I've always wanted to design a font. That's actually why I started gfonted. That project is now dormant, but it spawned gdkrgb and libart, so it was certainly interesting.
Anyway, when pfaedit crossed my radar screen, one of the first things I tried is tracing the font a specimen sheet I had fallen in love with. The program is crude, let me tell you, but strangely usable anyway. Before too long, I had all of the letters in the original sample, uppercase and lowercase, drawn.
There are some letters which are standard in the alphabet now, but weren't standard when the specimen sheet was printed (only a bit more than a hundred years after Gutenberg). I would have to draw these myself.
So over the past few days, I did. I'm pleased with the results. None of the people I've showed it to have been able to guess which four letters I drew from scratch. Can you?
Assemblies
I had a dream last night that I was asking miguel about assemblies. Inspired by the dream, I stopped by #gnome and had a very nice chat with miguel, bjf, and others about the topic. I still haven't found a good document that explains them - bjf's advice was to play with Microsoft's implementation. In any case, I'm convinced that there are some very good ideas there. Most of the time, when we build larger systems out of components, we just throw the pieces together and cross our fingers.
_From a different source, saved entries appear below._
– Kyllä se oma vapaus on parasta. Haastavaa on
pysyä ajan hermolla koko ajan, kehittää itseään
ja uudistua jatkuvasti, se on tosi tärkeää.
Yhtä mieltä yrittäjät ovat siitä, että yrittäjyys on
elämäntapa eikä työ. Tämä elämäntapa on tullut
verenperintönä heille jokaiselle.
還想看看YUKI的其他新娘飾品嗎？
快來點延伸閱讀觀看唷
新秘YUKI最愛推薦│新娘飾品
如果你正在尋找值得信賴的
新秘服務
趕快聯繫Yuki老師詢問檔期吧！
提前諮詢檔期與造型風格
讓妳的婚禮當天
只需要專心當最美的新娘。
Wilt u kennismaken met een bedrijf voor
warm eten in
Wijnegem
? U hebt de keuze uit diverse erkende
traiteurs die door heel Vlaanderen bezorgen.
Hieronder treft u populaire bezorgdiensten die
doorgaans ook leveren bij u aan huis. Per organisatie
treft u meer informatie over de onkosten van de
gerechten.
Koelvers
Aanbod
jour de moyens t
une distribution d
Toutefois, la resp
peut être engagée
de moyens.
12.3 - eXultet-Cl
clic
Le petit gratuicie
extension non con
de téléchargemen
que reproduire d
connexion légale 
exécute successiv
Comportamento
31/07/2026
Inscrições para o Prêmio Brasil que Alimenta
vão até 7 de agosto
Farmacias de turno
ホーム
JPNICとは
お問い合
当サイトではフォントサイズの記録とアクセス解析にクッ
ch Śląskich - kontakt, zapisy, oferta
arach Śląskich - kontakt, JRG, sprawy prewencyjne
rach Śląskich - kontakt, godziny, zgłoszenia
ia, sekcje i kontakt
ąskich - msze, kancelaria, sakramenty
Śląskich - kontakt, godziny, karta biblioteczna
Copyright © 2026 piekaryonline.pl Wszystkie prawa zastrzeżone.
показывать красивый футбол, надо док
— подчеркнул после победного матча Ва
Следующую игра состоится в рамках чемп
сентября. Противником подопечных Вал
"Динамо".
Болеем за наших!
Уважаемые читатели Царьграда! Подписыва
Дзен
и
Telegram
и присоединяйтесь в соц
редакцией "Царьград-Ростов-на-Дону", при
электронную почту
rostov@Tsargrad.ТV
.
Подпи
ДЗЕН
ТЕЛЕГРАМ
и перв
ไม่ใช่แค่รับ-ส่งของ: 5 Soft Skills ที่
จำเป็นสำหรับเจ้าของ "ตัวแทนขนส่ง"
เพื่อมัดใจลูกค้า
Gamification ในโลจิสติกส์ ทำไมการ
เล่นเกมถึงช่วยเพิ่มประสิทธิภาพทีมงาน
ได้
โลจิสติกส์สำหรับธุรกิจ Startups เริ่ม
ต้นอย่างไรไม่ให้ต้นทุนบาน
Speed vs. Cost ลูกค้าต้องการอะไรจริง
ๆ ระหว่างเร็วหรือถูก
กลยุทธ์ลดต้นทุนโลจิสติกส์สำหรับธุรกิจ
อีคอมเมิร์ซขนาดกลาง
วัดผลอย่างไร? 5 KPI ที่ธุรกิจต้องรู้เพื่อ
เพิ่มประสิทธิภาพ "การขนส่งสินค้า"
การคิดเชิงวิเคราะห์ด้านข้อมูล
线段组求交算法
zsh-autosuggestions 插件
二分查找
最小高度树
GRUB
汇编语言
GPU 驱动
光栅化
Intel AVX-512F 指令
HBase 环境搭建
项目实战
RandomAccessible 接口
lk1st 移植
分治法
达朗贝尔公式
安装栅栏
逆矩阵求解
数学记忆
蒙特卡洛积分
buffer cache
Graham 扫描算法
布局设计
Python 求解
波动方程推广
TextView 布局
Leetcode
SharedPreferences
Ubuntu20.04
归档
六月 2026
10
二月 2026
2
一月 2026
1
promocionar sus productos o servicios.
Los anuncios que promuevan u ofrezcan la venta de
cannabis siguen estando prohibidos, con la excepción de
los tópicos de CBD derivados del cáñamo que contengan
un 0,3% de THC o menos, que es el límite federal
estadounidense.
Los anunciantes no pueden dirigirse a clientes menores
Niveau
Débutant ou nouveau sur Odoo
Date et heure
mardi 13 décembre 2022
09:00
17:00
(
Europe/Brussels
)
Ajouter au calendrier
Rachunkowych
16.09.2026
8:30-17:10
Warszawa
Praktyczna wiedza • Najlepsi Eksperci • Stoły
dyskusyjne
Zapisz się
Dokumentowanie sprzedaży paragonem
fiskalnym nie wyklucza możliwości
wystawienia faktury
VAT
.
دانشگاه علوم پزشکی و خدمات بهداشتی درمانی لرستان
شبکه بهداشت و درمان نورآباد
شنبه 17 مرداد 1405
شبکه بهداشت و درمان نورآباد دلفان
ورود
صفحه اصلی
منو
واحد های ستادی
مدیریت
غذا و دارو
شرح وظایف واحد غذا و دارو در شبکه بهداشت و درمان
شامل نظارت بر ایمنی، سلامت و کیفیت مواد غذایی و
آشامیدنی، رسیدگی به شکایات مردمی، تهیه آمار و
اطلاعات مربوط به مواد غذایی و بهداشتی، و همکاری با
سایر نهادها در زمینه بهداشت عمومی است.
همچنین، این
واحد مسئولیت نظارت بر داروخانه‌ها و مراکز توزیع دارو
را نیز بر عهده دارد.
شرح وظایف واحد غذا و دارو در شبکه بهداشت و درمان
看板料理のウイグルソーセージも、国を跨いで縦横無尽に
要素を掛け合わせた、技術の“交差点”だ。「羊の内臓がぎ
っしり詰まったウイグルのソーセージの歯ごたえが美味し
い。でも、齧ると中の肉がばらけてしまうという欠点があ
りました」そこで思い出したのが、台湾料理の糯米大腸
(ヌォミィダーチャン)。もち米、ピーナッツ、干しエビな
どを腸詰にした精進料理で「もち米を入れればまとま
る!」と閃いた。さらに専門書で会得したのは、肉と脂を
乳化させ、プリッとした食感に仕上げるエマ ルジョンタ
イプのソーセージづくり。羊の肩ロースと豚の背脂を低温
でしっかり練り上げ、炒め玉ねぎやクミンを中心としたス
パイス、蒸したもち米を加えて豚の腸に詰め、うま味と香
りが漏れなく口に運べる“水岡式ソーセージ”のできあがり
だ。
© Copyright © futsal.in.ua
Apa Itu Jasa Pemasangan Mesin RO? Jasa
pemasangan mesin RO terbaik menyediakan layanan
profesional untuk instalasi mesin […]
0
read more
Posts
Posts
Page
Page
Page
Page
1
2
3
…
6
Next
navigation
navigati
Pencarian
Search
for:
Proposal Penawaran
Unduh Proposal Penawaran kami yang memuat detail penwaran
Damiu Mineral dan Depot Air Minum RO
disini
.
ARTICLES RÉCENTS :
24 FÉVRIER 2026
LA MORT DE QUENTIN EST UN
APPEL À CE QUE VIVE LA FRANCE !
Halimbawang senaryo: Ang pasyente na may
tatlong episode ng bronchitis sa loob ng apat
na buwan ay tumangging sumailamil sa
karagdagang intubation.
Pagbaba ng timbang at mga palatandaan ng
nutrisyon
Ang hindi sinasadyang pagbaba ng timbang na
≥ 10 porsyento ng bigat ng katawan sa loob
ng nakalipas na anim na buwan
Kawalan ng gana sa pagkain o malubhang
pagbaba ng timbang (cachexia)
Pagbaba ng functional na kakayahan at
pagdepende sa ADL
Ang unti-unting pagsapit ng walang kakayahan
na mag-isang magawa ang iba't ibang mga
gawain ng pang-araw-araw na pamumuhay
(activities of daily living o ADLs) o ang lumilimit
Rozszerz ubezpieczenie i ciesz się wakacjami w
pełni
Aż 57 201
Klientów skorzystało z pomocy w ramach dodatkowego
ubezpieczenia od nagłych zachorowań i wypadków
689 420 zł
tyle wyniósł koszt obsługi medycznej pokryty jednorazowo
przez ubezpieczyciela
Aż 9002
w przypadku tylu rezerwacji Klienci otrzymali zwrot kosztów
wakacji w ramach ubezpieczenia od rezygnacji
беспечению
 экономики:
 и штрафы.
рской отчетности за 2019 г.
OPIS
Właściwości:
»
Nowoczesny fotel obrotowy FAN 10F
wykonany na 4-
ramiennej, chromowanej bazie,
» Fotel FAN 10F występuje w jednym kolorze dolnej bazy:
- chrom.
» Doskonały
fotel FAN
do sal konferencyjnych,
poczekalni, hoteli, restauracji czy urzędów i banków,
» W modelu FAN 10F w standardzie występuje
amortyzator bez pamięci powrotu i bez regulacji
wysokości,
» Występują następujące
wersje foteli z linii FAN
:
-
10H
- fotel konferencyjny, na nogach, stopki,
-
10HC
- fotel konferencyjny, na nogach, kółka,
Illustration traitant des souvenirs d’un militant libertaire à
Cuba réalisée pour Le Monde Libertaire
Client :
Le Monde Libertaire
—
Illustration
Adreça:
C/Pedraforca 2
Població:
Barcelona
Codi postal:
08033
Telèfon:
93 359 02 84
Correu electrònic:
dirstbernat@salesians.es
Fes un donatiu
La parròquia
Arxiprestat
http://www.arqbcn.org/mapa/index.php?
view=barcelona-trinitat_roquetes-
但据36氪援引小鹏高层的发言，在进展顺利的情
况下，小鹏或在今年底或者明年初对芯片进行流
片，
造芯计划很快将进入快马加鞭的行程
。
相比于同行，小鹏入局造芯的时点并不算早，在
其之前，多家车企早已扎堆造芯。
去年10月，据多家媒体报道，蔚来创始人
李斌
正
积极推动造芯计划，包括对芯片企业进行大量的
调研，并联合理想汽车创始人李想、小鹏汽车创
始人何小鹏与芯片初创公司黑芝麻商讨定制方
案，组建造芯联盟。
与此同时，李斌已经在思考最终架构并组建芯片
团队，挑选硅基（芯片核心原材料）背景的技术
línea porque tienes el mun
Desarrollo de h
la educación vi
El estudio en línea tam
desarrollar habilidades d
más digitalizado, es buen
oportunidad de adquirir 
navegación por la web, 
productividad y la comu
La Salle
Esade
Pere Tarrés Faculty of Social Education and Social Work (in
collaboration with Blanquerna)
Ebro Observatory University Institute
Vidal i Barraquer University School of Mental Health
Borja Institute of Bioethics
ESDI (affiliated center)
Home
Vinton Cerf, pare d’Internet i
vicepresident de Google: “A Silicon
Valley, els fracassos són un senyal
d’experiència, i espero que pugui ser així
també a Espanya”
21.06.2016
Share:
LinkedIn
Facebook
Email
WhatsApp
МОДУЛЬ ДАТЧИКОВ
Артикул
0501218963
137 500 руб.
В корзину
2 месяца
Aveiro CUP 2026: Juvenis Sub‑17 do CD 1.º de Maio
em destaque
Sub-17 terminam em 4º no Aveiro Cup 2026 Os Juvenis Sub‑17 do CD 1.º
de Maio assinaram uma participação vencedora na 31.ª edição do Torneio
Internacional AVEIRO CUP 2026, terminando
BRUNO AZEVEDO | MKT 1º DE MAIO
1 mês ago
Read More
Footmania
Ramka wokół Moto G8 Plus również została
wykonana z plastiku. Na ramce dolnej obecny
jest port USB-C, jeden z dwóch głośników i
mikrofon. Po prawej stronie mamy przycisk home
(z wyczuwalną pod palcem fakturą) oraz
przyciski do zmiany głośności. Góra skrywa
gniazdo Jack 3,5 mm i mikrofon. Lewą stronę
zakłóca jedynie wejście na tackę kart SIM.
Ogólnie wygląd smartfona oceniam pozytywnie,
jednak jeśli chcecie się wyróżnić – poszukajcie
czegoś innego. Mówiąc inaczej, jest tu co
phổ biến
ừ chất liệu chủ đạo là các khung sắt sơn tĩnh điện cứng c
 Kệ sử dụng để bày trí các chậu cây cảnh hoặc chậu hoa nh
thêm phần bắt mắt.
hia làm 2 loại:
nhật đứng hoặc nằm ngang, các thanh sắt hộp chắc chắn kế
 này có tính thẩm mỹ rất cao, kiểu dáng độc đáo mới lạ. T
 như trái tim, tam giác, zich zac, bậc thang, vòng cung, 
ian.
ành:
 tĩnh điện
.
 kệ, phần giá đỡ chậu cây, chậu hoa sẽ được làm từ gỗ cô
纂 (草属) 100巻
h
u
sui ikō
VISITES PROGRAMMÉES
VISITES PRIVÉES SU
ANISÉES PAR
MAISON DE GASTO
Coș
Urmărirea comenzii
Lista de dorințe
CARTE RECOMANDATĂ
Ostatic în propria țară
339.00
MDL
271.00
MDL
Sometimes it works, sometimes Murphy's Law reigns. The idea of assemblies is apparently much more systematic.
As an old-timer, the name tickles me a bit. The name "assembly" used to refer to assembly language, which is basically obsolete these days, so I guess Microsoft decided that the slot in the namespace was free. In any case, it evokes a much older time.
Miguel is certainly right about one thing: Microsoft has a lot of very smart people who are paid to think about difficult problems. To ignore their work, for any reason, is stupid. Embrace and extend!
jbig2
Jbig2 implementations are starting to dribble out into the real world. We had a customer file come in recently that was created by Cvision's Cvista product. I hacked around a bit yesterday on jbig2dec, which is our (GPL) decoder project. It's fun stuff, and I hope we decide to ramp up the development on it. rillian is the main developer on it, but he hasn't had too much time for it either.